Le parquet de Kinmen a inculpé hier Huang Jung-chang (黃榮章) ainsi que six collaborateurs de son parti dans une affaire de corruption en vue de l’élection présidentielle de 2020.

Huang Jung-chang est le président du Parti rouge pour l’unification de la Chine, un parti politique pro-Chine militant pour l’unification de Taiwan à la Chine créé en juin de cette année.
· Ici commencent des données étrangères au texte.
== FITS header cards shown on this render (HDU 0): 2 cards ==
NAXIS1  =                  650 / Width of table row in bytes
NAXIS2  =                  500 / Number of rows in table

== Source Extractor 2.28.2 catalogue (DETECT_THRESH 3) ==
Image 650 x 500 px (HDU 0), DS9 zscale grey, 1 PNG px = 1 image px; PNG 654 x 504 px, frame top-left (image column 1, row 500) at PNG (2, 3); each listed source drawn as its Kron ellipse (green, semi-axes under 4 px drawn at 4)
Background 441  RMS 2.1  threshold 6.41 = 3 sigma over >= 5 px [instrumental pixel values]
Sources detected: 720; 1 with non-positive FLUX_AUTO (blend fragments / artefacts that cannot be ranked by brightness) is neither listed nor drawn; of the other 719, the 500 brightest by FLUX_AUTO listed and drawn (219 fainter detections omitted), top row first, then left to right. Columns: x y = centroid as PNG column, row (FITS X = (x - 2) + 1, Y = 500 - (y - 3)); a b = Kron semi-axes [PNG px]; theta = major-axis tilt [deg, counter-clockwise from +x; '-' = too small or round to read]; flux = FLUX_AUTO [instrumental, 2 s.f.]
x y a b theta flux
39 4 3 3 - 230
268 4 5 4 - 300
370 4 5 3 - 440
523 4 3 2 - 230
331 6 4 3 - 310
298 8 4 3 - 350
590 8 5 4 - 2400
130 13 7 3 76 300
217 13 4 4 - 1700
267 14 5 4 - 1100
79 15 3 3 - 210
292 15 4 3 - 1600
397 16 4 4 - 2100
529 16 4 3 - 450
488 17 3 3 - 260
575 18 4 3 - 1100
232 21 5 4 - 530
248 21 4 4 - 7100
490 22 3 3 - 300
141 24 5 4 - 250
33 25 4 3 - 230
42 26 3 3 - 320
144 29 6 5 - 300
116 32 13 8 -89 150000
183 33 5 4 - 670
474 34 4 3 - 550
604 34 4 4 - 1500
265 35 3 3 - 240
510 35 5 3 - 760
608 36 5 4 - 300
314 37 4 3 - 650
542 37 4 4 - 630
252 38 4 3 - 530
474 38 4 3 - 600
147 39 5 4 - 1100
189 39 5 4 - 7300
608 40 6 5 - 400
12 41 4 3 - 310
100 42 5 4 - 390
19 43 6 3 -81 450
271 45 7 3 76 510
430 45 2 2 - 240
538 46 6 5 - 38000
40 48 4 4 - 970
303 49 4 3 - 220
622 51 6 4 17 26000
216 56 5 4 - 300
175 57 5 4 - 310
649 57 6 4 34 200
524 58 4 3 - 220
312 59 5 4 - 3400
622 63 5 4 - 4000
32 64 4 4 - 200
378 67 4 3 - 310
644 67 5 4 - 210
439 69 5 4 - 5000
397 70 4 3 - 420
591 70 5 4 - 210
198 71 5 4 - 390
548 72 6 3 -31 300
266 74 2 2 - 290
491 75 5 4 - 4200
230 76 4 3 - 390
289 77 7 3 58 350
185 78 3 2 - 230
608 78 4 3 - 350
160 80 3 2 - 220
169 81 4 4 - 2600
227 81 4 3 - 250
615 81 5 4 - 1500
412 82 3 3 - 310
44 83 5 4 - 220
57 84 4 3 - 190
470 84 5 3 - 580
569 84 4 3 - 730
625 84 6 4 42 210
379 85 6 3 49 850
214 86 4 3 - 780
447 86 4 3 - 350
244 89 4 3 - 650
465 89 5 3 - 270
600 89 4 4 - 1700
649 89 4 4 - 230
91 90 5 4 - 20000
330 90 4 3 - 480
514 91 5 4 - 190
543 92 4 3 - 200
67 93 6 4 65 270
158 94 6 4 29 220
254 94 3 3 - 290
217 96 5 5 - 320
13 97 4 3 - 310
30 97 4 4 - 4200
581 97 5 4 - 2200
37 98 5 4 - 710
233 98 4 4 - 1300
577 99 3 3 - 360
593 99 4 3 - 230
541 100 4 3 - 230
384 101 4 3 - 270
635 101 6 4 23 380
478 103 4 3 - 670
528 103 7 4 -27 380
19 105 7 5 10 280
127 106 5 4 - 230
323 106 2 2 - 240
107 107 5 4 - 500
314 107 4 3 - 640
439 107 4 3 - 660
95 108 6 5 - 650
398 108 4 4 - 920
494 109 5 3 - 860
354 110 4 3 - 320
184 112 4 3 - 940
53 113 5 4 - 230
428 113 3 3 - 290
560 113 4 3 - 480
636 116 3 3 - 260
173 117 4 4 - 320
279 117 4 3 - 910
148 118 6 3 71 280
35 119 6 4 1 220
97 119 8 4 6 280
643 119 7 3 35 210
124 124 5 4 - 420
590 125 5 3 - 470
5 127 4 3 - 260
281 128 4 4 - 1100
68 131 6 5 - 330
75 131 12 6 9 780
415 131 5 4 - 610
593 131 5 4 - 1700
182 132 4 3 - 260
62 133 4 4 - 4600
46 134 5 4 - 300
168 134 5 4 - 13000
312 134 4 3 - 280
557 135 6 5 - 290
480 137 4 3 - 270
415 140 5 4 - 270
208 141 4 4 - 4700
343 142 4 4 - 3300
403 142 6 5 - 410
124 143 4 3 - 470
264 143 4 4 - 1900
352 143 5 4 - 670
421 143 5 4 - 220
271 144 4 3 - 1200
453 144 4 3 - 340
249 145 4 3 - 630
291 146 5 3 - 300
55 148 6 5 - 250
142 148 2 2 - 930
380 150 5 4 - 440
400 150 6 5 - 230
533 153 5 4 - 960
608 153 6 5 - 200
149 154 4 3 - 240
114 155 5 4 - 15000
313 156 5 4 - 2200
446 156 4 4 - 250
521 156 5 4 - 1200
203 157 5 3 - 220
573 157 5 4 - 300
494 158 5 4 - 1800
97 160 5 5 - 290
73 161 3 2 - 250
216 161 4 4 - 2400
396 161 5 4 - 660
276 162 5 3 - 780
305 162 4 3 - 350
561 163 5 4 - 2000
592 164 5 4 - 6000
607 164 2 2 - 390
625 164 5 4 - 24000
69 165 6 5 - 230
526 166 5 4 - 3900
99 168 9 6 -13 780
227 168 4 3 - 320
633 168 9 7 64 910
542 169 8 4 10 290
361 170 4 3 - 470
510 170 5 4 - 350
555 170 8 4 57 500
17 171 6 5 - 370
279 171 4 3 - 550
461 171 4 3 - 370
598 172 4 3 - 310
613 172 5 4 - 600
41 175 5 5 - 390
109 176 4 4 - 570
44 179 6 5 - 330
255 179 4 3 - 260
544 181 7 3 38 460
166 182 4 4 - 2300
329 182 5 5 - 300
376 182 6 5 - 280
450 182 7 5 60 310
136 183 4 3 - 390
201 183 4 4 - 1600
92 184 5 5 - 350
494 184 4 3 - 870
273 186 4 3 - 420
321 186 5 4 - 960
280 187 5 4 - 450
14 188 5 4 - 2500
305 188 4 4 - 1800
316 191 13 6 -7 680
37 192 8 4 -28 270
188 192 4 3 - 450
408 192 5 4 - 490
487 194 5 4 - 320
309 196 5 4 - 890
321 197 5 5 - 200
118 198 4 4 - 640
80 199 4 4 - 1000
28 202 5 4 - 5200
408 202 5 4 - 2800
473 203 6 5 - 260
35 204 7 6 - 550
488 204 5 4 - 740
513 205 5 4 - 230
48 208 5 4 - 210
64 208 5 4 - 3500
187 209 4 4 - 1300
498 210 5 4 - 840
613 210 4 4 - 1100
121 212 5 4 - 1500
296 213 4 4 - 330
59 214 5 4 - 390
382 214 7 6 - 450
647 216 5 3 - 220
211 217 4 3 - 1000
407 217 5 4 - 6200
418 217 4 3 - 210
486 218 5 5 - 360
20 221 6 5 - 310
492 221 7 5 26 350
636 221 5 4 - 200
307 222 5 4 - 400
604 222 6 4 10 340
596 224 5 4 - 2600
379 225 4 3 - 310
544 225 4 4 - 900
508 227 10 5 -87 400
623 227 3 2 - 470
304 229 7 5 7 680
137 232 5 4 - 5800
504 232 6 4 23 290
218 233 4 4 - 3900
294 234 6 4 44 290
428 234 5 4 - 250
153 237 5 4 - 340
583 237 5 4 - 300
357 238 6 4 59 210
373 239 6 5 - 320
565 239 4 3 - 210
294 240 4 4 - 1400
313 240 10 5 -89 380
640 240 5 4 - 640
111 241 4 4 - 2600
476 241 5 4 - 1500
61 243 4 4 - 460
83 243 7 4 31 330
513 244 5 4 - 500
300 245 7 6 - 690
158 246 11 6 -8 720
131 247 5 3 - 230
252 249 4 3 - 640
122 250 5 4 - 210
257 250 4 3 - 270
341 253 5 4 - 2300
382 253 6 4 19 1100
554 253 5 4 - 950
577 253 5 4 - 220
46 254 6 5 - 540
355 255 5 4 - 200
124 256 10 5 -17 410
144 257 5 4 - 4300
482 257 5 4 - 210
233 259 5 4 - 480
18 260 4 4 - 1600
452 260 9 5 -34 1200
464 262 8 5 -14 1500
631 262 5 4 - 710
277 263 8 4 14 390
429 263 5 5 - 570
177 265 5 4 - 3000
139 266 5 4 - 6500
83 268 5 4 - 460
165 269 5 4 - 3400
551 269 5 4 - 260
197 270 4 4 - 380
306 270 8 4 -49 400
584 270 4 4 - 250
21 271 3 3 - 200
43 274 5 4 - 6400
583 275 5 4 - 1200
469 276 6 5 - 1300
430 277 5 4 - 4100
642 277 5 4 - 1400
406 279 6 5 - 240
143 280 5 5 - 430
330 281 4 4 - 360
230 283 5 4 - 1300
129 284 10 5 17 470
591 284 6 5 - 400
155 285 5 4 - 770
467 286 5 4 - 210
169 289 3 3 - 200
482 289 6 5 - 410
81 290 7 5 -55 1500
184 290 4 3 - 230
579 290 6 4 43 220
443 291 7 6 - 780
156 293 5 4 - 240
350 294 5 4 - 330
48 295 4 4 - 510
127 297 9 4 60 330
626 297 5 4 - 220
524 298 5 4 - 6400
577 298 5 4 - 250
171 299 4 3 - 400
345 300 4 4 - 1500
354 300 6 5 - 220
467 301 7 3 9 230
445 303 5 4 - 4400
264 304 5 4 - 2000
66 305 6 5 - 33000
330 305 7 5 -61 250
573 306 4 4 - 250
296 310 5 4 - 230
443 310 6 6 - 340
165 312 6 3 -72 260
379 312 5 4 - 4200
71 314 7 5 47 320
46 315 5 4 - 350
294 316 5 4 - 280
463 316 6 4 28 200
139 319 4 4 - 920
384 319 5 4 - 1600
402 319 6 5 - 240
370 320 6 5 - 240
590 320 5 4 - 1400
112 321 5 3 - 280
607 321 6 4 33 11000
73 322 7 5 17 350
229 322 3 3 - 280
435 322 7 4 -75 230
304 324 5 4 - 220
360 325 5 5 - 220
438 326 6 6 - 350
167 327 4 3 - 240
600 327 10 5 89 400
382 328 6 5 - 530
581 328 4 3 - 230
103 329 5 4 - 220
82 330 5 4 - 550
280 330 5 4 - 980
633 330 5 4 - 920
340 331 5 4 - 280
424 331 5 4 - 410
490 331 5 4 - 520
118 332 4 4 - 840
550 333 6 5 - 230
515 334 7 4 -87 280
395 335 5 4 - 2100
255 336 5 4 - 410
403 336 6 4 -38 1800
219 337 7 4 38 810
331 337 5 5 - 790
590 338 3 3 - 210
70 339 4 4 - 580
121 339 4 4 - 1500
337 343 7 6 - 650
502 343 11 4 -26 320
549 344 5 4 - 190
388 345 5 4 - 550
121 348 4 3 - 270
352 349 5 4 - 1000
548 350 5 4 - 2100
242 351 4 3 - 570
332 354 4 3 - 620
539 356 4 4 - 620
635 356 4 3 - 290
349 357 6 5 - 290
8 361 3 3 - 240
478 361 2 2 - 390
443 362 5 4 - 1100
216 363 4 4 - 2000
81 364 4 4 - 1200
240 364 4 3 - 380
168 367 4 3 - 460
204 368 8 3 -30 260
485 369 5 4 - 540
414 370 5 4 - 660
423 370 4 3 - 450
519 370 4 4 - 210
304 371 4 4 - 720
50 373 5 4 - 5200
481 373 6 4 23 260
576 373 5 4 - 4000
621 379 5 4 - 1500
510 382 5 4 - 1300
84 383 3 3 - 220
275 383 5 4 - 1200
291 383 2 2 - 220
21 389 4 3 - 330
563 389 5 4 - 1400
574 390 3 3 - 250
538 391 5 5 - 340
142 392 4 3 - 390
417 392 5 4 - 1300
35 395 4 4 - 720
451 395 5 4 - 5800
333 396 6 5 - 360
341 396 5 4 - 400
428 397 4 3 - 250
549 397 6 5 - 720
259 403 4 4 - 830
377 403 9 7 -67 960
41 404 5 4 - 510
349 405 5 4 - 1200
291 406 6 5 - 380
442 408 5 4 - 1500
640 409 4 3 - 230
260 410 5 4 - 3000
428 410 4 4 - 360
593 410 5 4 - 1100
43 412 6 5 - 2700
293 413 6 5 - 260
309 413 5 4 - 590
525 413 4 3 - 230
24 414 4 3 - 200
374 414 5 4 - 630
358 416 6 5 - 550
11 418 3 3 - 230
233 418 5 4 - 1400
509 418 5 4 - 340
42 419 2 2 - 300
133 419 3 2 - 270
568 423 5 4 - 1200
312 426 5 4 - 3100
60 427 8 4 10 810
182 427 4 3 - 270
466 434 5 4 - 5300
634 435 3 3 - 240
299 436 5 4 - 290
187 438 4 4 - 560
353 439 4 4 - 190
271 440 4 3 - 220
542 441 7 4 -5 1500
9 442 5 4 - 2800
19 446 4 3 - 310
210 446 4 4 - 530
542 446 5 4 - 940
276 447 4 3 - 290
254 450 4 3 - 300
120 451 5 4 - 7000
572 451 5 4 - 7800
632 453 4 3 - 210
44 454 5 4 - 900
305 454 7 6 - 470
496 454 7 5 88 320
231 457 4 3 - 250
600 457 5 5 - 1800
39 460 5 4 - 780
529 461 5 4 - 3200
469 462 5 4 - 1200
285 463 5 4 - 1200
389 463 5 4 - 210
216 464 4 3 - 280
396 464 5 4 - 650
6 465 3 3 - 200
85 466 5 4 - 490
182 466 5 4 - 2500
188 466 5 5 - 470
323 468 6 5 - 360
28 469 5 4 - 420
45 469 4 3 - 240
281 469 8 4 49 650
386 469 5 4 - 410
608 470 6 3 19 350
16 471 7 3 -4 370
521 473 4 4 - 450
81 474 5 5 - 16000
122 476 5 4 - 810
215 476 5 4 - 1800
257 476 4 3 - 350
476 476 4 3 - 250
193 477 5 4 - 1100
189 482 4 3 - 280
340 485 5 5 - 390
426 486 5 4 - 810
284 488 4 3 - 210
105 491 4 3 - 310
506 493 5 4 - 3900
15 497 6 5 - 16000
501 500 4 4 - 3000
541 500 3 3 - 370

Le procureur du parquet de Kinmen a accusé Huang Jung-chang d’avoir tenté d’acheter des signatures en vue de participer à l’élection présidentielle de janvier 2020.

Pour s’enregistrer auprès de la commission électorale en tant que candidat présidentiel, Huang devait payer un million de dollars taiwanais, soit 29 600 euros, et récolter 280 384 signatures, soit 1,5 % de l’électorat, avant le 2 novembre.

Le procureur dit avoir découvert que Huang et ses collaborateurs, dont le vice-président du parti Lee Chin-tze (李金澤) , ont été surpris en train de tenter d’acheter des signatures d’étudiants via la plateforme en ligne Dcard à raison de 80 à 200 dollars taiwanais par signature (de 2,37 euros à 5,92 euros). Par ailleurs, la police a également saisi 3365 formulaires signés lors d’un raid.

Un mandat d’arrêt a été prononcé contre Huang Jung-chang pour corruption, qui a récemment fui le pays, tandis que ses collaborateurs ont été relâchés sous caution.